Silvio Capello was -anders dan zijn achternaam deed vermoeden- kaal als een biljartbal. Een dun snorretje sierde de bovenlip van de nerveuze man. Mijn cliënt was de eigenaar van het aan de rand van Den Haag gelegen Italiaanse restaurant Ossobuco, dat bekend stond om zijn goede keuken en redelijke prijzen. De zaak liep als een trein, daar lag het probleem niet. “Drie jaar geleden had ik samen met een zakenpartner een pizzeria in Leiden,” vertelde Silvio. “Paolo Palermo heet de man. Aanvankelijk liep de samenwerking met hem prima, maar na verloop van tijd raakte Paolo steeds zwaarder aan cocaïne verslaafd. Er werd drugs gebruikt in onze tent, het was een komen en gaan van louche volk.”
Silvio had vervolgens afscheid van zijn zakenpartner genomen en restaurant Ossobuco geopend. Af en toe had hij nog contact met Paolo Palermo. De gesprekken gingen meestal over geld. Het huurcontract van de Leidse pizzeria stond op naam van mijn cliënt. Hij betaalde maandelijks de huur aan vastgoedondernemer Klaas Vens. Maar Paolo Palermo vergat op zijn beurt nog wel eens om de huur aan Silvio over te maken, zodat er financiële gaten ontstonden in de bedrijfsvoering van mijn cliënt. “Paolo laat rustig huurschulden van een half jaar ontstaan, ik kan dat niet meer bolwerken,” zei Silvio. “Daar komt bij dat de pizzeria inmiddels de uitvalsbasis voor de handel in harddrugs is geworden.
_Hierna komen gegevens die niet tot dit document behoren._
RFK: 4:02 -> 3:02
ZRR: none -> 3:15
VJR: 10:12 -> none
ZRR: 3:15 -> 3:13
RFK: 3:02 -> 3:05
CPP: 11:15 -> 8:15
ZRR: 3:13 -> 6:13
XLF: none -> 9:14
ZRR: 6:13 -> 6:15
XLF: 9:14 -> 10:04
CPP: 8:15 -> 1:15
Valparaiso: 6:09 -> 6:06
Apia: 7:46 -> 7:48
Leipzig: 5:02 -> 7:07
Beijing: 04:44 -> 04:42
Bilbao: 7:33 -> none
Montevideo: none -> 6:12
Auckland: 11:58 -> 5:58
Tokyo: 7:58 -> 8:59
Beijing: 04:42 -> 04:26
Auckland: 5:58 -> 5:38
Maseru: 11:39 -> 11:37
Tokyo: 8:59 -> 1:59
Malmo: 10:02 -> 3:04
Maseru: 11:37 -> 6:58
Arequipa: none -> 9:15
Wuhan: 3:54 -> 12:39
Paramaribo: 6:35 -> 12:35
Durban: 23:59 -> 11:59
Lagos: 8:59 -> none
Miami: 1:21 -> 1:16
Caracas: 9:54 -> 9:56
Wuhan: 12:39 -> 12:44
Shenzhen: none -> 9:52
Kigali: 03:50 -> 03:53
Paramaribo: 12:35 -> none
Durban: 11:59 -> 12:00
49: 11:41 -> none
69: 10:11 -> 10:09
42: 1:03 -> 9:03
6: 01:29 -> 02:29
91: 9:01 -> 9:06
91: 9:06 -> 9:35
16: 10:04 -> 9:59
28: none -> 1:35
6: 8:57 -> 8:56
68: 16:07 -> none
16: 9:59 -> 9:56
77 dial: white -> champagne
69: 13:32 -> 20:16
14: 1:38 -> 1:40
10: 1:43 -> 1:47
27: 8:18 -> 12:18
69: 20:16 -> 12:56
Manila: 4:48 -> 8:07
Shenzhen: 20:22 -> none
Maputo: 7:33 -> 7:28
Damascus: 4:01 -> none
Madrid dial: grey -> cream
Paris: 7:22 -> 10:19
Een rovershol. Er is de laatste maanden twee keer een schietpartij geweest. Ik ben er door de politie op aangesproken, omdat ik formeel de uitbater ben.” Silvio Capello had zijn oude makker Paolo diverse keren gevraagd om te stoppen met de drugshandel en zijn schulden te betalen, maar dat had weinig effect gehad. “Paolo leeft in zijn eigen wereld. Hij heeft allerlei duistere contacten in Napels. Laatst heeft hij een kerel op mij af gestuurd. Ik kreeg een paar klappen en brak een rib.”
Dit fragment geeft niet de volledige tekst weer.